- Utilities are preparing for unprecedented demand growth from electric vehicles but say it is a “misconception” that the power grid will be overloaded and become unstable. New system planning and load management tools must be developed, but EVs are a flexible load that experts say can improve grid resilience.
- A policy brief published Monday by the Zero Emission Transportation Association examines key energy considerations associated with the rise of electric transportation, and provides case studies of how major utilities are approaching the EV transition.
- In California, Pacific Gas & Electric has almost 500,000 electric vehicles in its territory and anticipates 3 million by 2030. They are a “critical piece” of PG&E’s strategy going forward, Nick Morelli, a strategic analyst of decarbonization strategies at the utility, said Monday in a discussion hosted by ZETA.
PG&E expects system demand to increase up to 70% over the next two decades as more EVs are added. To meet that demand efficiently, the utility developed a forecasting tool and integrated it into its distribution planning processes.
“A common misconception that we hear a lot is that the grid is not ready, or that increased loading from electric vehicles will overload the system,” Morelli said. “It's definitely true that electric vehicles will represent unprecedented load growth,” but the flexibility of EV charging “actually provides a great opportunity to improve resilience.”
EVs in the United States consumed 6.1 TWh of electricity in 2021, according to ZETA, a group advocating for full EV adoption by 2030. An additional 15-27 TWh of annual new power generation will be needed between now and 2050 to meet growing demand from electric transportation.

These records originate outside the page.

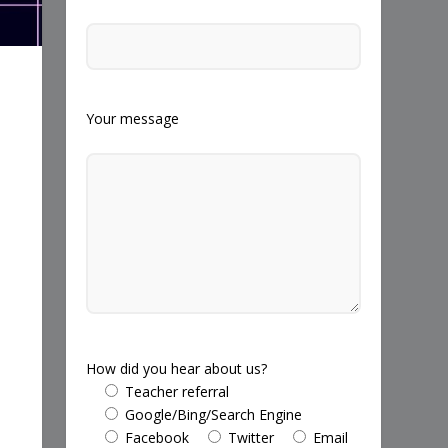
Your message
How did you hear about us?
Teacher referral
Google/Bing/Search Engine
Facebook
Twitter
Email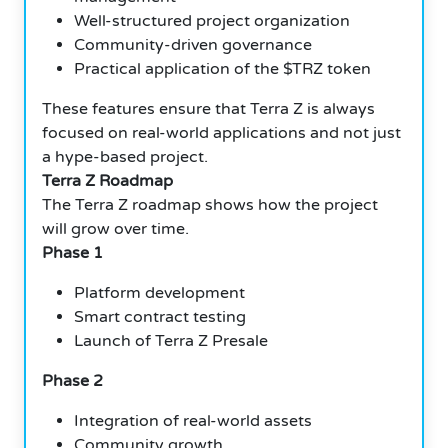
Well-structured project organization
Community-driven governance
Practical application of the $TRZ token
These features ensure that Terra Z is always
focused on real-world applications and not just
a hype-based project.
Terra Z Roadmap
The Terra Z roadmap shows how the project
will grow over time.
Phase 1
Platform development
Smart contract testing
Launch of Terra Z Presale
Phase 2
Integration of real-world assets
Community growth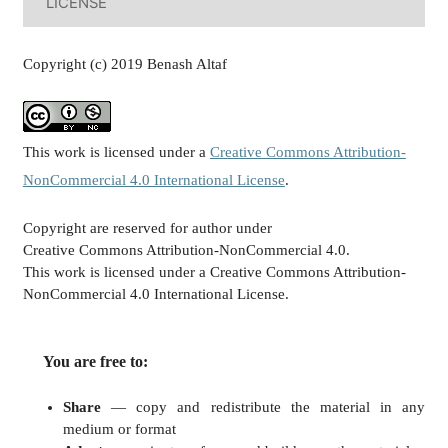
LICENSE
Copyright (c) 2019 Benash Altaf
This work is licensed under a
Creative Commons Attribution-
NonCommercial 4.0 International License
.
Copyright are reserved for author under
Creative Commons Attribution-NonCommercial 4.0.
This work is licensed under a Creative Commons Attribution-
NonCommercial 4.0 International License.
You are free to:
Share
— copy and redistribute the material in any
medium or format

“History has proven increases of this magnitude to be accomplishable,” according to the group’s policy brief. New renewable and zero-emitting generation resources will be needed, along with strategies to manage load and the streamlining of regulatory processes to interconnect resources.
PG&E initially relied on customer applications to understand where additional capacity was needed, but has since developed more proactive tools, said Morelli.
“The reactive approach worked relatively well for utilities in the past as you avoid stranded assets,” Morelli said. “But just due to the speed that loads materialize ... instead of taking that peanut butter approach of just spreading and disaggregating load across our system, we individually analyzed the most common segments of electric vehicle charging and we developed an adaptable forecasting tool.”
Of the 3 million EVs expected on its system, PG&E says 2 million will be integrated with the grid: participating in time-of-use rates, managed charging or vehicle-to-grid bidirectional charging programs.
South of PG&E’s territory, Southern California Edison officials also say EVs represent an opportunity. The utility has more than 430,000 EVs in its service area.
“One of the big misconceptions I hear ... is that EVs will negatively impact grid resilience,” said Chanel Parson, director of SCE’s building and transportation electrification programs. But a typical passenger vehicle is only operating a fraction of the day, leaving up to 23 hours when it could be charging or discharging back to the grid, she said.
“Flexible load can help utilities balance the natural daily peaks on the grid, and make the grid more resilient by exporting load to the grid or removing home and building load,” Parson said. Today, SCE utilizes vehicle-to-grid applications in emergencies but is “setting the groundwork” to make it a common strategy, she said.
The utility also offers infrastructure programs to fund and install utility and customer-side infrastructure, vehicle rebate programs and customer advisory services, she said.
But to continue advancing the transition, utilities say they need greater certainty around the state and federal government’s commitment to EVs in order to advance grid upgrades and build out capacity. And persistent supply chain issues must be addressed.
“We are seeing long lead times and exponentially higher costs for critical equipment that support grid stability and EV infrastructure,” Parson said.
Regulatory frameworks that allow utilities to invest “proactively” are important, said Cliff Baratta, Consolidated Edison’s electric vehicle strategy and markers section manager. The utility serves New York City and is preparing for 230,000 EVs in its territory by 2025. Since 2017 it has been working to encourage grid-beneficial charging through its SmartCharge program, which offers incentives for drivers to avoid charging during peak times.
“Here in New York, we're meeting all electric service requests for EV chargers and the impact on the grid has been limited so far,” Baratta said. “When we look out several years, it's going to become a challenge. We anticipate extremely large loads coming.”